The sole dark beer in today's set is Cubano-Style Espresso, and although it's a brown ale it's very dark indeed, almost but not quite black. The lack of a head wouldn't qualify it for porter or stout status and the rich coffee aroma certainly says it's a brown ale. It looks thin but it's not, thanks to the inclusion of lactose which, in conjunction with cacao and vanilla, gives it a milk chocolate foretaste on a creamy mouthfeel. That's nicely balanced by the coffee, which is strong and heavily roasted, bringing a grown-up bitterness to an otherwise candyshopped beer. The seesaw of sticky sweet chocolate and clean dry coffee is rather enjoyable. This is another beer with an understated complexity. It's only 5.5% ABV but is deliciously full and warming. One to come back to in winter, perhaps.
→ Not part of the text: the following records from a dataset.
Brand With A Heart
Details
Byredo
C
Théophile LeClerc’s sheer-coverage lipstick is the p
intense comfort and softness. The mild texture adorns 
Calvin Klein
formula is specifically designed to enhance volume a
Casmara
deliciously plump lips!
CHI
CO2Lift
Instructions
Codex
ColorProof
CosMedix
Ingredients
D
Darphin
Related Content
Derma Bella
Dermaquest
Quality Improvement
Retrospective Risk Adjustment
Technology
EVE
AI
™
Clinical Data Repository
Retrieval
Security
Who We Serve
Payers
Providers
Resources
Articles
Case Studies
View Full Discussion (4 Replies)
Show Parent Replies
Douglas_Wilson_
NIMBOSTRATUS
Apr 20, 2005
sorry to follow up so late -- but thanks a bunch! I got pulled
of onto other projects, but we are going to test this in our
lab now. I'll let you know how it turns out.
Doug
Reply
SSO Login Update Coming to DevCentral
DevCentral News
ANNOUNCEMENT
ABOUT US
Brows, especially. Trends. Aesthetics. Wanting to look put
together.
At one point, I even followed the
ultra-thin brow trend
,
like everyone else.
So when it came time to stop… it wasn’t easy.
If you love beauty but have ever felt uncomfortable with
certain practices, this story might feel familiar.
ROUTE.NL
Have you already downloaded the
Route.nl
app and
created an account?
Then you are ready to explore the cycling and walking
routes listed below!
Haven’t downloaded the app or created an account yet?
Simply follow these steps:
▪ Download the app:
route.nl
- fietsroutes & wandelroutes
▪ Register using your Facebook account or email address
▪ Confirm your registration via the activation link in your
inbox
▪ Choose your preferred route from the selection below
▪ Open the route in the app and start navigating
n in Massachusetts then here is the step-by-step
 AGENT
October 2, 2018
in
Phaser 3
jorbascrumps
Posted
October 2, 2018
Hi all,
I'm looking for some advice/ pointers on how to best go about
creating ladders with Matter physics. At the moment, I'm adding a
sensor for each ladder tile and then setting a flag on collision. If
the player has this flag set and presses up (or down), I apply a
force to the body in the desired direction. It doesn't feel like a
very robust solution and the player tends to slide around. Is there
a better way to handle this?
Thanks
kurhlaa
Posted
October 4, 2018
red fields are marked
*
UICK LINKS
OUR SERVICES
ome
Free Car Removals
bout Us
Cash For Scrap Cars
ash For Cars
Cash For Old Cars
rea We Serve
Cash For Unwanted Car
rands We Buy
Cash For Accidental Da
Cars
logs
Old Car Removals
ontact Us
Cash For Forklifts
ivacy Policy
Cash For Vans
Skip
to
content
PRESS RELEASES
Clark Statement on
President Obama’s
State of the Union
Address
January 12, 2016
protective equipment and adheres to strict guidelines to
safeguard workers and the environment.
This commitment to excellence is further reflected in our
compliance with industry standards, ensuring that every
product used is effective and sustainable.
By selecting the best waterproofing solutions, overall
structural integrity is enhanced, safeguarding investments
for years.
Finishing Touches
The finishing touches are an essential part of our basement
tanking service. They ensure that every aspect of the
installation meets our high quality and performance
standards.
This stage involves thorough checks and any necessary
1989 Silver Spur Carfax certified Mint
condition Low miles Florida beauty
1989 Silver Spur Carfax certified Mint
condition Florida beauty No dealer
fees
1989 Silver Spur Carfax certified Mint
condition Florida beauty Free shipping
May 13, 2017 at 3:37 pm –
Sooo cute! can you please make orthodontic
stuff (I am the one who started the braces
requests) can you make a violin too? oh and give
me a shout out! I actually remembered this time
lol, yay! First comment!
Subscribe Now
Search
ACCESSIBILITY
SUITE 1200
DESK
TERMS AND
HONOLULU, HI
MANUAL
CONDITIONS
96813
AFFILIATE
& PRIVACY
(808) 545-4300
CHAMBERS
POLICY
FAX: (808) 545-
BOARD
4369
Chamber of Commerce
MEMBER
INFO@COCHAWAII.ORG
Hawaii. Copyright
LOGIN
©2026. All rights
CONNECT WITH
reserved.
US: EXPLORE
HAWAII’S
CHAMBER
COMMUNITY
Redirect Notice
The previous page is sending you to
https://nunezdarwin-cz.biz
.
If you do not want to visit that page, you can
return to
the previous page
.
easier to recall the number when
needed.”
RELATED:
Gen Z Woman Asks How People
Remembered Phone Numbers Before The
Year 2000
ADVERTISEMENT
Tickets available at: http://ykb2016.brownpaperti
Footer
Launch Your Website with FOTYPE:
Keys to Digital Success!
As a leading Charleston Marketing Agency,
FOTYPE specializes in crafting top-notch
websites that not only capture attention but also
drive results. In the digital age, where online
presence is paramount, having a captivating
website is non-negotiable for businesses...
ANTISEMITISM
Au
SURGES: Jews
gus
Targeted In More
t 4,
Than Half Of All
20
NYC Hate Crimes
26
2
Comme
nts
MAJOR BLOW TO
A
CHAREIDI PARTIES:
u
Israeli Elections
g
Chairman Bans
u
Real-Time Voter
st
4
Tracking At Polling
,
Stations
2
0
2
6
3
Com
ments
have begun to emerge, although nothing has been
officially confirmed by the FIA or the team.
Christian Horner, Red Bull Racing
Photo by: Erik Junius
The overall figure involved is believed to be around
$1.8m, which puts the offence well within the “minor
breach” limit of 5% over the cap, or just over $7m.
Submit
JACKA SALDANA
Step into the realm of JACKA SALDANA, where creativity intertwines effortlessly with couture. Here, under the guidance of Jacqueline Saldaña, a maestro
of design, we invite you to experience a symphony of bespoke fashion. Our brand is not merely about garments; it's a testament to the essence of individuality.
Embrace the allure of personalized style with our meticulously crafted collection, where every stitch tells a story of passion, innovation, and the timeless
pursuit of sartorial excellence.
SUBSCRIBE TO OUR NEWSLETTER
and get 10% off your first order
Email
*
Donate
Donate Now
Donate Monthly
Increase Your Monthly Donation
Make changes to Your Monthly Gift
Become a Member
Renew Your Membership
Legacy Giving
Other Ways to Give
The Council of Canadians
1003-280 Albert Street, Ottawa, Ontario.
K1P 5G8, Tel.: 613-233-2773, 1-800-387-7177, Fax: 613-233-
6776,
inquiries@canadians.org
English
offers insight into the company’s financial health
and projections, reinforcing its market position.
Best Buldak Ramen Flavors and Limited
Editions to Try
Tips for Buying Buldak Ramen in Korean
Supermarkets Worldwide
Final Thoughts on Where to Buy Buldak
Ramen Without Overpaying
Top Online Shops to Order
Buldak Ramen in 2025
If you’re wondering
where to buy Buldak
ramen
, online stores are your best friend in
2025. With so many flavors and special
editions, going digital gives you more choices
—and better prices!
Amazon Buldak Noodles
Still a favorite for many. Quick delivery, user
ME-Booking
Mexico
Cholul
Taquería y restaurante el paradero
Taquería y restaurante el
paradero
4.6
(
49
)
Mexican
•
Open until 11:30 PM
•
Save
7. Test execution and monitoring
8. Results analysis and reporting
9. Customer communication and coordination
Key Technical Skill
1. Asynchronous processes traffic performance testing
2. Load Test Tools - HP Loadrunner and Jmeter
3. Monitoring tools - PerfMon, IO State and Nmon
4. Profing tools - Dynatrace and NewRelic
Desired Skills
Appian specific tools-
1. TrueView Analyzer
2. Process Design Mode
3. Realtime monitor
The upper echelons start with Tocobaga, a 7.2% ABV red IPA. It's not my favourite beer style and it looks downright ugly in the glass: a swampy red-brown with some disturbingly big floaty bits suspended through it. The aroma is much more attractive: Citra bringing a fresh and zesty kick, backed by a little toffee sweetness. Dirty look vs clean aroma: who wins? The look, unfortunately. There's an immediate grittiness on the first sip, accompanied by a dreggy yeast bite. The hops are in rapid pursuit, however, bringing an astringent lime-rind bitterness, with a fun twist of pink peppercorn. It goes a little grassy towards the end, suggesting dry hopping that's gone on too long, and that's joined by a tannic rasp indicating that the mash too was not quite right. After the poise of the previous beers, it's weird that this one is so rough and amateurish. It's not unpleasant: big hops and big malt mean a good time is had, but at the same time it's strangely blurry round the edges which I would not have expected from a tight ship like Cigar City. Moving on...
Space Pope is our finisher: always good to see a Futurama reference in a beer name. It's the same strength as the last one but looks much happier: a bright amber gold. Our hops are Mosaic, Citra, Galaxy and CTZ, which hop-doctor Google tells me is a blend of Columbus, Tomahawk and Zeus. All of that gives us a very pleasant mix of the fruity and the bitter. Both aroma and flavour have the classic pithy grapefruit kick we all come to American IPA for, but with a lighter side of tangerine and mango, all of it sprinkled with resinous weedy fairy dust. It's very obvious that this has been assembled in the same house as Jai Alai, in that it offers a very similar approachable punchiness. It's an excellent expression of the classic American IPA style, or "west coast" as we're now obliged to describe it, even though that's very much not where it's from.
They're a decent bunch, in general, with just one out-of-character misstep among the six. As usual I'll give a particular endorsement to the darkest one and request more along those lines in the next shipment from Tampa.